The lines below must be transcribed exactly as given, with the images removed.

START GIVEN INFORMATION

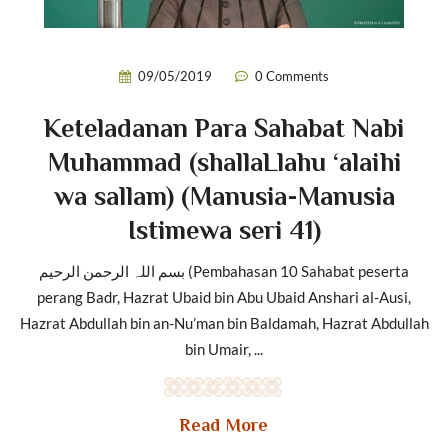
09/05/2019
0 Comments
Keteladanan Para Sahabat Nabi
Muhammad (shallaLlahu ‘alaihi
wa sallam) (Manusia-Manusia
Istimewa seri 41)
بسم اللہ الرحمن الرحیم (Pembahasan 10 Sahabat peserta
perang Badr, Hazrat Ubaid bin Abu Ubaid Anshari al-Ausi,
Hazrat Abdullah bin an-Nu’man bin Baldamah, Hazrat Abdullah
bin Umair, ...
Read More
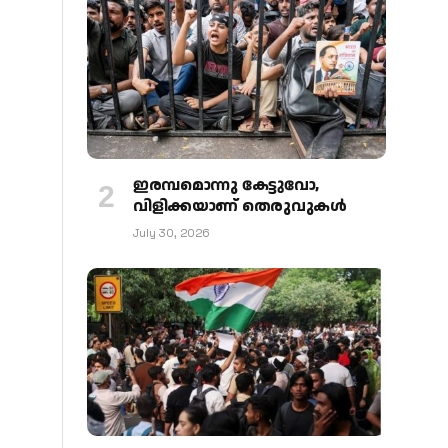
ഇരമ്പമൊന്നു കേട്ടുവോ,
വിളിക്കയാണ് തെരുവുകള്‍
July 30, 2026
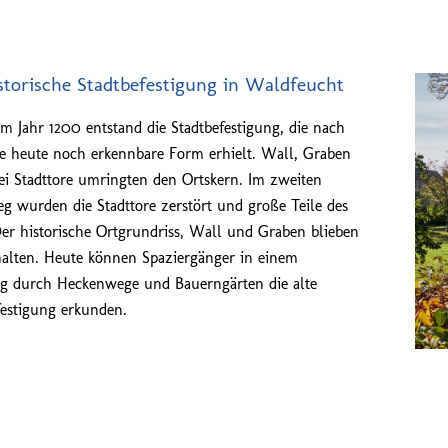
storische Stadtbefestigung in Waldfeucht
 im Jahr 1200 entstand die Stadtbefestigung, die nach
re heute noch erkennbare Form erhielt. Wall, Graben
i Stadttore umringten den Ortskern. Im zweiten
eg wurden die Stadttore zerstört und große Teile des
Der historische Ortgrundriss, Wall und Graben blieben
halten. Heute können Spaziergänger in einem
 durch Heckenwege und Bauerngärten die alte
festigung erkunden.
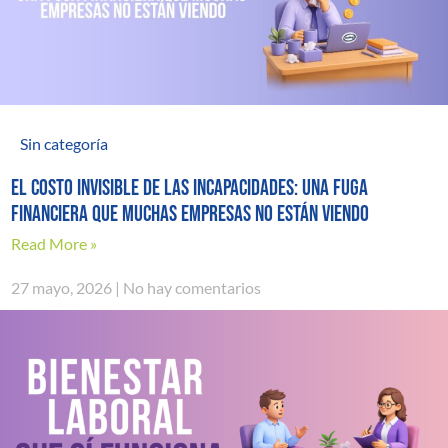
Sin categoría
El costo invisible de las incapacidades: una fuga
financiera que muchas empresas no están viendo
Read More »
27 mayo, 2026
No hay comentarios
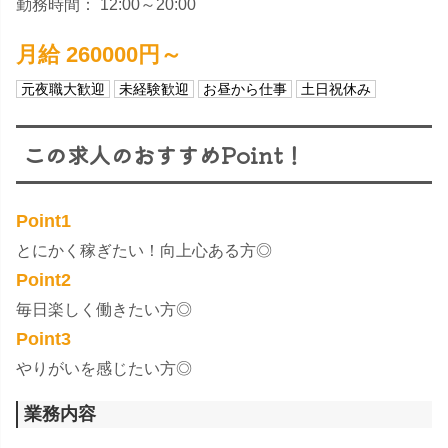
勤務時間： 12:00～20:00
月給 260000円～
元夜職大歓迎
未経験歓迎
お昼から仕事
土日祝休み
この求人のおすすめPoint！
Point1
​とにかく稼ぎたい！向上心ある方◎
Point2
​毎日楽しく働きたい方◎
Point3
​やりがいを感じたい方◎
業務内容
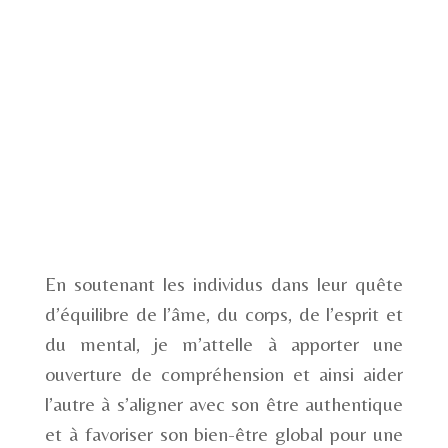
En soutenant les individus dans leur quête
d’équilibre de l’âme, du corps, de l’esprit et
du mental, je m’attelle à apporter une
ouverture de compréhension et ainsi aider
l’autre à s’aligner avec son être authentique
et à favoriser son bien-être global pour une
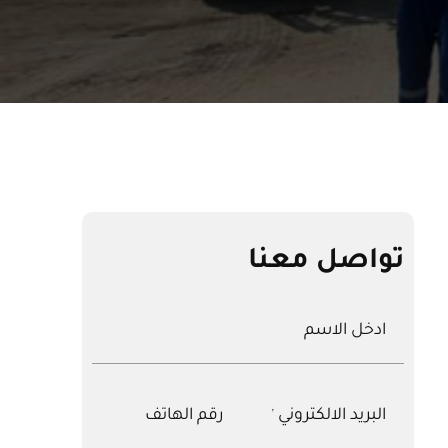
تواصل معنا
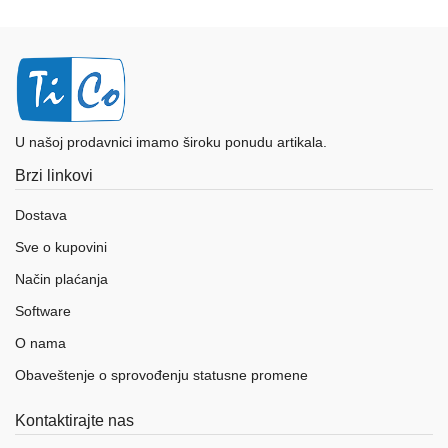
U našoj prodavnici imamo široku ponudu artikala.
Brzi linkovi
Dostava
Sve o kupovini
Način plaćanja
Software
O nama
Obaveštenje o sprovođenju statusne promene
Kontaktirajte nas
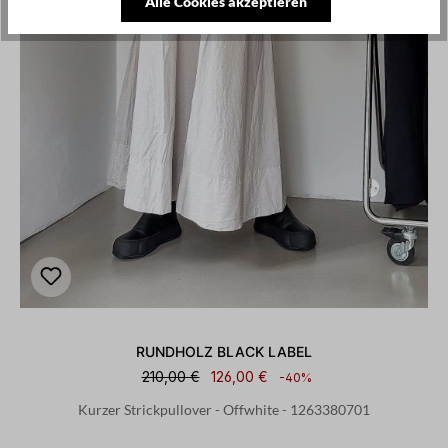
Alle Cookies akzeptieren
RUNDHOLZ BLACK LABEL
210,00 €
126,00 €
-40%
Kurzer Strickpullover - Offwhite - 1263380701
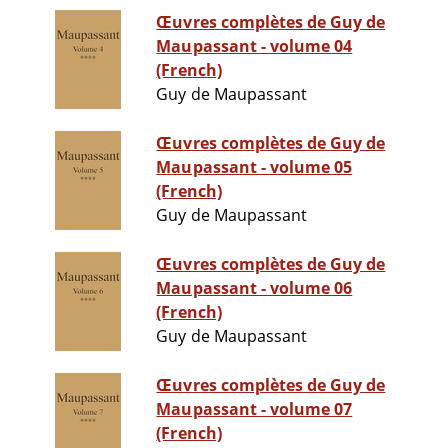
Œuvres complètes de Guy de
Maupassant - volume 04
(French)
Guy de Maupassant
Œuvres complètes de Guy de
Maupassant - volume 05
(French)
Guy de Maupassant
Œuvres complètes de Guy de
Maupassant - volume 06
(French)
Guy de Maupassant
Œuvres complètes de Guy de
Maupassant - volume 07
(French)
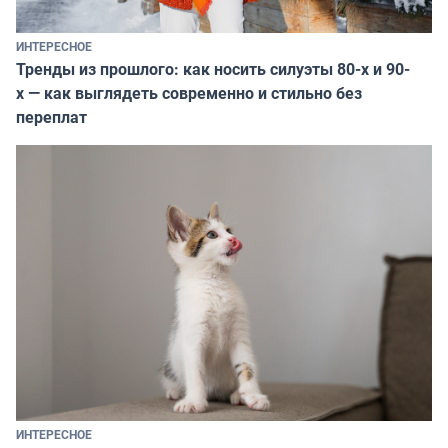
ИНТЕРЕСНОЕ
Тренды из прошлого: как носить силуэты 80-х и 90-
х — как выглядеть современно и стильно без
переплат
ИНТЕРЕСНОЕ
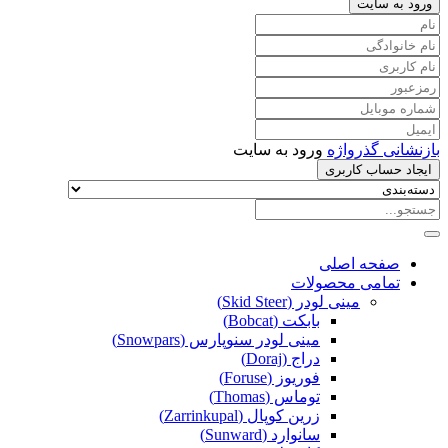
ورود به سایت
بازنشانی گذرواژه
ورود به سایت
ایجاد حساب کاربری
صفحه اصلی
تمامی محصولات
مینی لودر (Skid Steer)
بابکت (Bobcat)
مینی لودر سنوپارس (Snowpars)
دراج (Doraj)
فوریوز (Foruse)
توماس (Thomas)
زرین کوپال (Zarrinkupal)
سانوارد (Sunward)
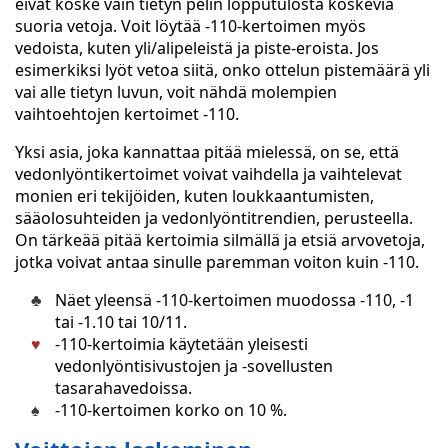
eivät koske vain tietyn pelin lopputulosta koskevia
suoria vetoja. Voit löytää -110-kertoimen myös
vedoista, kuten yli/alipeleistä ja piste-eroista. Jos
esimerkiksi lyöt vetoa siitä, onko ottelun pistemäärä yli
vai alle tietyn luvun, voit nähdä molempien
vaihtoehtojen kertoimet -110.
Yksi asia, joka kannattaa pitää mielessä, on se, että
vedonlyöntikertoimet voivat vaihdella ja vaihtelevat
monien eri tekijöiden, kuten loukkaantumisten,
sääolosuhteiden ja vedonlyöntitrendien, perusteella.
On tärkeää pitää kertoimia silmällä ja etsiä arvovetoja,
jotka voivat antaa sinulle paremman voiton kuin -110.
Näet yleensä -110-kertoimen muodossa -110, -1
tai -1.10 tai 10/11.
-110-kertoimia käytetään yleisesti
vedonlyöntisivustojen ja -sovellusten
tasarahavedoissa.
-110-kertoimen korko on 10 %.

END GIVEN INFORMATION

■ **PROBLEM SOLUTION**
09/05/2019
0 Comments
Keteladanan Para Sahabat Nabi
Muhammad (shallaLlahu ‘alaihi
wa sallam) (Manusia-Manusia
Istimewa seri 41)
بسم اللہ الرحمن الرحیم (Pembahasan 10 Sahabat peserta
perang Badr, Hazrat Ubaid bin Abu Ubaid Anshari al-Ausi,
Hazrat Abdullah bin an-Nu’man bin Baldamah, Hazrat Abdullah
bin Umair, ...
Read More
ഇരമ്പമൊന്നു കേട്ടുവോ,
വിളിക്കയാണ് തെരുവുകള്‍
July 30, 2026
storische Stadtbefestigung in Waldfeucht
 im Jahr 1200 entstand die Stadtbefestigung, die nach
re heute noch erkennbare Form erhielt. Wall, Graben
i Stadttore umringten den Ortskern. Im zweiten
eg wurden die Stadttore zerstört und große Teile des
Der historische Ortgrundriss, Wall und Graben blieben
halten. Heute können Spaziergänger in einem
 durch Heckenwege und Bauerngärten die alte
festigung erkunden.
Sin categoría
El costo invisible de las incapacidades: una fuga
financiera que muchas empresas no están viendo
Read More »
27 mayo, 2026
No hay comentarios
勤務時間： 12:00～20:00
月給 260000円～
元夜職大歓迎
未経験歓迎
お昼から仕事
土日祝休み
この求人のおすすめPoint！
Point1
​とにかく稼ぎたい！向上心ある方◎
Point2
​毎日楽しく働きたい方◎
Point3
​やりがいを感じたい方◎
業務内容
En soutenant les individus dans leur quête
d’équilibre de l’âme, du corps, de l’esprit et
du mental, je m’attelle à apporter une
ouverture de compréhension et ainsi aider
l’autre à s’aligner avec son être authentique
et à favoriser son bien-être global pour une
تواصل معنا
U našoj prodavnici imamo široku ponudu artikala.
Brzi linkovi
Dostava
Sve o kupovini
Način plaćanja
Software
O nama
Obaveštenje o sprovođenju statusne promene
Kontaktirajte nas
Alle Cookies akzeptieren
RUNDHOLZ BLACK LABEL
210,00 €
126,00 €
-40%
Kurzer Strickpullover - Offwhite - 1263380701
Œuvres complètes de Guy de
Maupassant - volume 04
(French)
Guy de Maupassant
Œuvres complètes de Guy de
Maupassant - volume 05
(French)
Guy de Maupassant
Œuvres complètes de Guy de
Maupassant - volume 06
(French)
Guy de Maupassant
Œuvres complètes de Guy de
Maupassant - volume 07
(French)
ИНТЕРЕСНОЕ
Тренды из прошлого: как носить силуэты 80-х и 90-
х — как выглядеть современно и стильно без
переплат
ИНТЕРЕСНОЕ
ورود به سایت
بازنشانی گذرواژه
ورود به سایت
ایجاد حساب کاربری
صفحه اصلی
تمامی محصولات
مینی لودر (Skid Steer)
بابکت (Bobcat)
مینی لودر سنوپارس (Snowpars)
دراج (Doraj)
فوریوز (Foruse)
توماس (Thomas)
زرین کوپال (Zarrinkupal)
سانوارد (Sunward)
eivät koske vain tietyn pelin lopputulosta koskevia
suoria vetoja. Voit löytää -110-kertoimen myös
vedoista, kuten yli/alipeleistä ja piste-eroista. Jos
esimerkiksi lyöt vetoa siitä, onko ottelun pistemäärä yli
vai alle tietyn luvun, voit nähdä molempien
vaihtoehtojen kertoimet -110.
Yksi asia, joka kannattaa pitää mielessä, on se, että
vedonlyöntikertoimet voivat vaihdella ja vaihtelevat
monien eri tekijöiden, kuten loukkaantumisten,
sääolosuhteiden ja vedonlyöntitrendien, perusteella.
On tärkeää pitää kertoimia silmällä ja etsiä arvovetoja,
jotka voivat antaa sinulle paremman voiton kuin -110.
Näet yleensä -110-kertoimen muodossa -110, -1
tai -1.10 tai 10/11.
-110-kertoimia käytetään yleisesti
vedonlyöntisivustojen ja -sovellusten
tasarahavedoissa.
-110-kertoimen korko on 10 %.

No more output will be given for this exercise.